What is it?  Psoriasis is a chronic skin problem that presents itself as a red patch of skin with a buildup of white, dry skin cells. According to the National Institutes of Health, psoriasis affects between 5 and 7.5 million Americans. Though there are various forms of psoriasis, the most common is what is known as "plaque" psoriasis. Everyone sheds and rebuilds skin cells. It takes about a month for skin cells to rise to the surface and flake off. However, with psoriasis, this turnover of cells happens in only a few days. Consequently, dead skin cells build up on the surface of the skin, creating the dry, silvery patches associated with the disease.

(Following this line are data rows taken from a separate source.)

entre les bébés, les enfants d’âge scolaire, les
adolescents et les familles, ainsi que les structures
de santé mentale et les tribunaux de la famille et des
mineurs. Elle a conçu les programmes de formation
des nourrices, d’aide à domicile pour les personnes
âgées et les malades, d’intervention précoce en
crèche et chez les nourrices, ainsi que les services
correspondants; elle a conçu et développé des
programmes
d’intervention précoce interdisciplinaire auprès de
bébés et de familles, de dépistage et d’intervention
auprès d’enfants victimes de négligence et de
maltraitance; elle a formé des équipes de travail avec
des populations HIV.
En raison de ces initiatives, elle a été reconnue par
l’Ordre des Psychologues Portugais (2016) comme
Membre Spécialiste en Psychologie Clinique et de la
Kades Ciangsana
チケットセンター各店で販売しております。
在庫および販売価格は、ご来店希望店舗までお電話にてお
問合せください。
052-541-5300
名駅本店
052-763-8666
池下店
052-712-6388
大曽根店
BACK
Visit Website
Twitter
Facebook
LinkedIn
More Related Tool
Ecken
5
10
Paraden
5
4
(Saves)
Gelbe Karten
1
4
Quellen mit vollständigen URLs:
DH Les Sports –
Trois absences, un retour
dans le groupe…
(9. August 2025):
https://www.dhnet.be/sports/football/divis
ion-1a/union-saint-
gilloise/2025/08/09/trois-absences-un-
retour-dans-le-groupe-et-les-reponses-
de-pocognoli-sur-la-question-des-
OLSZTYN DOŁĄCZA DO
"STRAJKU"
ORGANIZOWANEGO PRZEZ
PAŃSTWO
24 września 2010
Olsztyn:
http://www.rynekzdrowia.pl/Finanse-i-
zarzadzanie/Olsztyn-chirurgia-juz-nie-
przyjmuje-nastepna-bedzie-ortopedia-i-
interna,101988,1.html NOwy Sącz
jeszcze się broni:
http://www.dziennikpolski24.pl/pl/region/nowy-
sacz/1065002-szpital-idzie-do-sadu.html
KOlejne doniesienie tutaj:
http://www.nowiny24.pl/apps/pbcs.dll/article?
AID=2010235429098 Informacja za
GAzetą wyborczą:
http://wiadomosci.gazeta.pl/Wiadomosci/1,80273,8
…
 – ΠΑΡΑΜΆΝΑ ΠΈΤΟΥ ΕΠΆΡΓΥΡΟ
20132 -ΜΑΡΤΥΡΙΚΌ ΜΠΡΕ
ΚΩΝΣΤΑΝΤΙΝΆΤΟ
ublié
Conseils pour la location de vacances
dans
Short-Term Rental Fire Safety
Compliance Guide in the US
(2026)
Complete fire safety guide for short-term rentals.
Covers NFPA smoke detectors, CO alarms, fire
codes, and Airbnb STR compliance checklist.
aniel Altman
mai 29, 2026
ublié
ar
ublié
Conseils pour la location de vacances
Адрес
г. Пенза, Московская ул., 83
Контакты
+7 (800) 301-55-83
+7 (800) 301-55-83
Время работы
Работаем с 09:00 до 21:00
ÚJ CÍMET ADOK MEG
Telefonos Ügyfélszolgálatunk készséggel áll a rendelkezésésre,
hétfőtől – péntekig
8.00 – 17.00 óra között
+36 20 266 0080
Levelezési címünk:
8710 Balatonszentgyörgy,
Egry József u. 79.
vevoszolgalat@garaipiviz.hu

How do you get it?  The exact cause of psoriasis is unknown, but most doctors agree that the problem stems from the immune system, and that it can be hereditary. Because a compromised immune system and psoriasis are closely related, psoriasis sufferers should limit their exposure to environments that contain allergens such as dust or cats, for example, or work-related allergens such as the products we use every day in the salon.

How is it treated?  Treatment for psoriasis has three stages. The first is topical creams, the second is light therapy, and the third is "systemic therapy," which means patients take medications to treat the whole system of the body. Topical treatments can include aloe, jojoba oil, bath oils, and moisturizers, as well as cortisone creams. Light treatment is administered mainly at the doctor’s office, though in some cases patients can be treated at home. Sometimes light therapy is as simple as exposing the skin to sunlight. Systemic treatment is used for severe cases of psoriasis; these treatments are administered orally or through injection.

What can a tech do?  Because psoriasis has many forms and such varied reactions to treatments, it’s best for a client to be under a doctor’s supervision. This will allow the doctor to monitor the client’s reaction to different over-the-counter treatments. Also, a doctor will be able to write a prescription for medication if the client does not respond to common over-the-counter products. Psoriasis is not contagious, so techs working with clients who have psoriasis can feel comfortable touching skin to skin.

What else?  Although psoriasis is typically found on the elbows, knees, scalp, and lower back, it can occur on any area of the skin, and even the nails. When psoriasis affects the nail matrix, it can show up in different forms. If it affects the most proximal portion of the matrix (the part closest to the body), it shows up as small dents on the surface of the nail plate. If the distal portion of the nail matrix (the part farthest away from the body) is affected, it causes onycholysis (separation of the nail plate from the nail bed). Any damage to the nail matrix can cause a white spot, also known as leukonychia. Rarely, if the nail posriasis is severe enough to affect the entire nail matrix, the nail plate can crumble and be lost completely. If the psoriasis affects the nail bed, a reddish-brown discoloration resembling a small drop of oil will appear on the nail bed.